The Educational Arms Race

As we head into another year of hard work and hand over €2000 for our free education, Emer Sugrue asks, is building up huge debts while living off beans and vodka for four years really worth it?

What is a degree worth? I know that it is worth at least €2,333 to you this year. It’s probably worth a whole lot more. How high would the fees have to go before you would refuse to pay them? We may find out next year.

But giros aside, what is it really worth? You know what you are putting in; money, work and several years of your life, so you should know what you are hoping to get back for it. If you were to think like a banker and evaluate your investment (ok, well, not one of our bankers obviously, but a good banker, a banker who is good at his job and shouldn’t be in prison), you should be able to figure out what your returns will be.

The answer may depress you.

The number of people going on to third level education has risen steadily throughout your lifetime. Third level student numbers increased by 105 per cent between 1990 and 2004, reaching 55 per cent of school leavers by 2005, and rising an average 1 per cent per year since. The number of young adults aged 25 to 34 (the age at which there is most competition in launching a career) who have degrees is 41.6 per cent, far ahead of the EU average of 29.1 per cent. The Irish workforce has never been more educated.

The problem is that while education for it’s own sake is a wonderful thing, it doesn’t actually benefit you, apart from on a sort of intangible spiritual level. Getting a degree has never been more costly while providing fewer advantages. Once, any degree pushed you ahead of the crowd; now it just brings you up to average. Each extra degree there is in the country makes yours less valuable. We are more educated but there aren’t more jobs. This is educational inflation at its worst. Degrees, like everything in the world, have their value measured by rarity. Gold isn’t valuable because it’s useful, it’s because there’s not much of it about.

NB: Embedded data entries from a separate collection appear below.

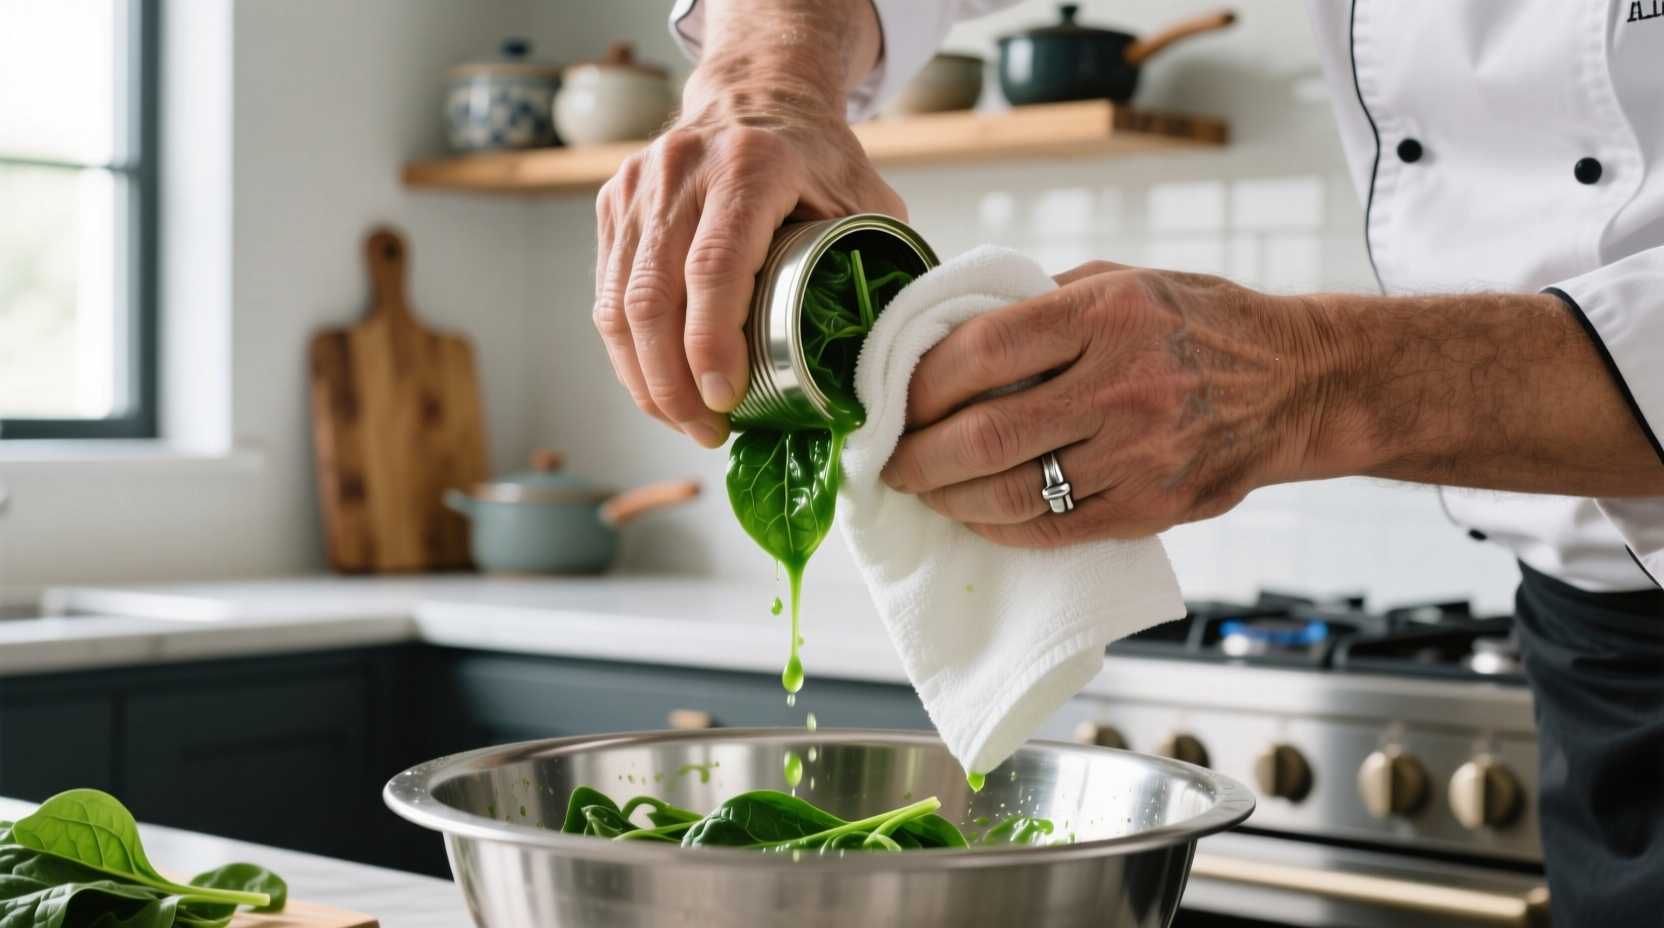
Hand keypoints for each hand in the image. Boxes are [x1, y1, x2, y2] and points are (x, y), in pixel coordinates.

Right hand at [592, 0, 900, 448]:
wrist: (758, 93)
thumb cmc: (817, 156)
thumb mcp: (865, 198)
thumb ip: (879, 264)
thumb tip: (889, 354)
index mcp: (751, 164)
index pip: (715, 266)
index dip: (712, 344)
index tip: (724, 401)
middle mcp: (683, 169)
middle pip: (654, 297)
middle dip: (673, 383)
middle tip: (707, 431)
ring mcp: (638, 186)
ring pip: (619, 304)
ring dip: (646, 379)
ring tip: (684, 422)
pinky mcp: (613, 205)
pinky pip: (608, 295)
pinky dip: (629, 353)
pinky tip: (659, 387)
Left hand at [879, 263, 1663, 548]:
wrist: (1297, 383)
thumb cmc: (1200, 325)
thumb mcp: (1122, 281)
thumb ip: (1036, 304)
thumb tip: (940, 330)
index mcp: (1107, 314)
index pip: (980, 353)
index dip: (918, 385)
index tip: (892, 401)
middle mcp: (1124, 384)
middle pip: (985, 434)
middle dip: (918, 456)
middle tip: (890, 461)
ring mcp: (1141, 453)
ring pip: (1011, 494)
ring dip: (949, 499)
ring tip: (925, 490)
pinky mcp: (1152, 506)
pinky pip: (1052, 530)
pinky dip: (998, 528)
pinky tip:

Now that third level education, at 60 per cent of the young population, has become the norm, the de facto minimum school-leaving age has been pushed forward into our mid-twenties. Twenty years ago a young person could finish their free education, Leaving Cert results in hand, and get a decent starter job in an office. Sure, it wouldn’t be glamorous, and they’d spend the first couple of years filing and getting coffee, but they had a wage and independence and they worked their way up.

Now a school leaver must first shell out thousands of Euro to spend three wage-less years getting a completely irrelevant degree to get the same job, probably having spent three summers working in offices for free to build up their CV. Followed by a few of years of filing, getting coffee and working their way up.  An Arts degree is becoming something you do on the side while building up your portfolio. A hobby, a crèche for young adults.

These days a degree is worth precisely sod all (I calculated) in terms of job advantages, but this isn’t to say it’s not worth getting; in fact it’s the opposite. You need it now more then ever. You need it just to keep up. It may not be an advantage to have one, but it is most certainly a disadvantage not to. The jobs available to school leavers are scarce, and need impossible amounts of work experience. They’ll find themselves under-qualified for dish washing and shelf stacking, but don’t worry, I hear they offer unpaid internships for that.

A rising tide raises all boats, and it has left us in the same position but drowning in debt. Educational inflation is nothing new; once upon a time the majority left education at fifteen to start work, and the change has been nothing but positive. The big difference is, secondary education is free. There are expenses such as books and uniforms of course, but nothing like the fees we are obliged to pay for college. Ireland has ended up in the worst of both worlds, we have fees while pretending we don’t.

The only option for someone to compete in the jobs market is to get even more degrees. More than ever before there are students going on to do Masters degrees, unemployed people going back to college to retrain, managers using their work experience as prior learning to get fast-tracked into business, management or even science degrees. When everyone else has a degree, what can you do?

The educational arms race is in full swing.